___ ENTRIES PROVIDED

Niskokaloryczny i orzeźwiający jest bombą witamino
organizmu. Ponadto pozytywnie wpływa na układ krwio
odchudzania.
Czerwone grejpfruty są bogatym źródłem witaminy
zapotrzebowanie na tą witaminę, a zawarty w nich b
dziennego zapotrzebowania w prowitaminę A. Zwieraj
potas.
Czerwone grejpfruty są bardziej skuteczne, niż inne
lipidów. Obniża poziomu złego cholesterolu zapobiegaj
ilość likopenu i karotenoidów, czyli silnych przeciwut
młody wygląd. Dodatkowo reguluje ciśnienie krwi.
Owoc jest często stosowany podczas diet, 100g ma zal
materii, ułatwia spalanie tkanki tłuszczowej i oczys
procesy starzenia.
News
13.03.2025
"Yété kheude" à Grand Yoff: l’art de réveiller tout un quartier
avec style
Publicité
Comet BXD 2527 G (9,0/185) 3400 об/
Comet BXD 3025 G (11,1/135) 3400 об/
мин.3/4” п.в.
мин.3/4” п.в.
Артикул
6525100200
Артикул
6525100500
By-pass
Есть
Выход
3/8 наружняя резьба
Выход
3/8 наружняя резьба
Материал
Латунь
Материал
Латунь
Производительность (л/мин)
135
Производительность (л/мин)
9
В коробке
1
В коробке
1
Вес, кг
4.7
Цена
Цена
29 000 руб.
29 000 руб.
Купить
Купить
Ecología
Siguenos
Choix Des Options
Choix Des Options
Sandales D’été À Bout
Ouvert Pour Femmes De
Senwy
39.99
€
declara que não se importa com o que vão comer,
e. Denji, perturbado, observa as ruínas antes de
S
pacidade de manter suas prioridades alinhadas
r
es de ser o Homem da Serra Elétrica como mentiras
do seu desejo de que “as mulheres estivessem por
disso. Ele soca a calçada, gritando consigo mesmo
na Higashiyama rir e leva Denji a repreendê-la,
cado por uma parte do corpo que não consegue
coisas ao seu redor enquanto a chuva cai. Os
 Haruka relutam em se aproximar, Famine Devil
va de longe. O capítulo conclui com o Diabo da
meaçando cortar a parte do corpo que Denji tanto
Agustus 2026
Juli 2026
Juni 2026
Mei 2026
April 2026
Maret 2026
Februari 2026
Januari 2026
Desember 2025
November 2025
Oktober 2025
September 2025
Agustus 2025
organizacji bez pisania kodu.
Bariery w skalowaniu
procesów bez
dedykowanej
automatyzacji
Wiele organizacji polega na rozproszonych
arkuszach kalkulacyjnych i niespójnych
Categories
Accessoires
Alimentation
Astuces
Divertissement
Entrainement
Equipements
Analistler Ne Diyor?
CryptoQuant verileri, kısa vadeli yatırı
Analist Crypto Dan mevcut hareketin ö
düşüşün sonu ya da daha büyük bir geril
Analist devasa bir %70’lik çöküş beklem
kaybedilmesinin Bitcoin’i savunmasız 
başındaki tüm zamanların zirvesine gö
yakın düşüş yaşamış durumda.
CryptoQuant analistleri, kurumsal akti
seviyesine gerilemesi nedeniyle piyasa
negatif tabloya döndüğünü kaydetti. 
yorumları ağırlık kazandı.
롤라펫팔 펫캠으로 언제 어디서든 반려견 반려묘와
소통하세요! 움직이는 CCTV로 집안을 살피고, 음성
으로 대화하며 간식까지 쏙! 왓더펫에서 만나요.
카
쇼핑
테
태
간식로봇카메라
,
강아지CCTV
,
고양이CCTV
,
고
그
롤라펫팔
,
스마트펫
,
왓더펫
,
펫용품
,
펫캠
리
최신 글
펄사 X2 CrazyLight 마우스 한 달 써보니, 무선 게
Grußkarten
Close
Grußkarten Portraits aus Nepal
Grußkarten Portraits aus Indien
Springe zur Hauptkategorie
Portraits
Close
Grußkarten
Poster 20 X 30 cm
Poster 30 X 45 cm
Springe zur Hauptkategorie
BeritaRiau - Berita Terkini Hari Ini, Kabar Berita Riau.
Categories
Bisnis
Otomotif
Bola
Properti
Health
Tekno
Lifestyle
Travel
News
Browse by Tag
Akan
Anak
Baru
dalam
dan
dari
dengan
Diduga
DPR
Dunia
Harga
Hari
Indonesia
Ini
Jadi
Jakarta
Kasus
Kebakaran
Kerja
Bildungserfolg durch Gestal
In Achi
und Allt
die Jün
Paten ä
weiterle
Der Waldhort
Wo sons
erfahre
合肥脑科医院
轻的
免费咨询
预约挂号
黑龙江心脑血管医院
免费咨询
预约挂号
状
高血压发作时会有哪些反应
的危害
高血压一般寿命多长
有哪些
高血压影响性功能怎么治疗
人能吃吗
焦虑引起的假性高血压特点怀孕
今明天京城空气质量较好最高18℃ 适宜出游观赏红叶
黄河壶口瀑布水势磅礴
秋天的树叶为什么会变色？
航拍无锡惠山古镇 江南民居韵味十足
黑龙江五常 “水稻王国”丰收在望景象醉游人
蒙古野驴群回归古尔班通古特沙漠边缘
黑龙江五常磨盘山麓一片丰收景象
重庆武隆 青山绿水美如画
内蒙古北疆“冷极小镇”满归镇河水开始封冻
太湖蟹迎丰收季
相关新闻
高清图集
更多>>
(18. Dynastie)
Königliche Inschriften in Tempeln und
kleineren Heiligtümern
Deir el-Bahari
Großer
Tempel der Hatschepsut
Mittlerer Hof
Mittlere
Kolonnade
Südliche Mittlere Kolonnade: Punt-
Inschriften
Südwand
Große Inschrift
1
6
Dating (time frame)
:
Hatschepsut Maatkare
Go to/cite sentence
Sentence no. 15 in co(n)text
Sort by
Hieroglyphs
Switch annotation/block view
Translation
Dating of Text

______

= ACTIVITY =
Take each line in the listing that has the word "Kolonnade" and copy it.

= EXERCISE ANSWER =
Kolonnade
Südliche Mittlere Kolonnade: Punt-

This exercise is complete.